The word ALL, which must follow a comparison operator, means “return TRUE if the comparison is TRUE for ALL of the values in the column that the subquery returns.”:

operand comparison_operator ALL (subquery)

For example:

SELECT s1 FROM t1 WHERE s1 > ALL (SELECT s1 FROM t2);

Suppose that there is a row in table t1 containing (10). The expression is TRUE if table t2 contains (-5,0,+5) because 10 is greater than all three values in t2. The expression is FALSE if table t2 contains (12,6,NULL,-100) because there is a single value 12 in table t2 that is greater than 10, and the result returns Empty set. The expression is unknown (that is, NULL) if table t2 contains (0,NULL,1).
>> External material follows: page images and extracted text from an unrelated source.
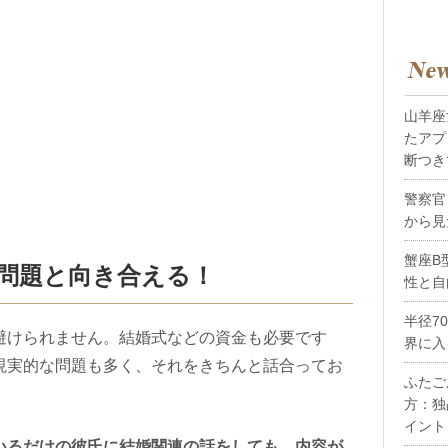
山羊座
たアプ
断つき
警察官
から見
蟹座B
の問題と向き合える！
性と自
半径7
避けられません。結婚式などの資金も必要です
界に入
現実的な問題も多く、それをきちんと話合ってお
ふたご
方：独
イント
いるだけの彼氏に結婚関連の話をしても、内容が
Finally, the expression is TRUE if table t2 is empty. So, the following expression is TRUE when table t2 is empty:

SELECT * FROM t1 WHERE 1 > ALL (SELECT s1 FROM t2);

But this expression is NULL when table t2 is empty:

SELECT * FROM t1 WHERE 1 > (SELECT s1 FROM t2);

In addition, the following expression is NULL when table t2 is empty:

SELECT * FROM t1 WHERE 1 > ALL (SELECT MAX(s1) FROM t2);

In general, tables containing NULL values and empty tables are “edge cases.” When writing subqueries, always consider whether you have taken those two possibilities into account.

Syntax

> SELECT column_name(s) FROM table_name {WHERE | HAVING} [not] expression comparison_operator ALL (subquery)

Examples

> create table t1 (a int);
> create table t2 (a int, b int);
> create table t3 (a int);
> create table t4 (a int not null, b int not null);
> create table t5 (a int);
> create table t6 (a int, b int);
> insert into t1 values (2);
> insert into t2 values (1,7),(2,7);
> insert into t4 values (4,8),(3,8),(5,9);
> insert into t5 values (null);
> insert into t3 values (6),(7),(3);
> insert into t6 values (10,7),(null,7);
> select * from t3 where a <> all (select b from t2);
+------+
| a    |
+------+
|    6 |
|    3 |
+------+
2 rows in set (0.00 sec)

> select * from t4 where 5 > all (select a from t5);
+------+------+
| a    | b    |
+------+------+
|    4 |    8 |
|    3 |    8 |
|    5 |    9 |
+------+------+
3 rows in set (0.01 sec)

> select * from t3 where 10 > all (select b from t2);
+------+
| a    |
+------+
|    6 |
|    7 |
|    3 |
+------+
3 rows in set (0.00 sec)

Constraints

MatrixOne does not support selecting multiple columns for the subquery.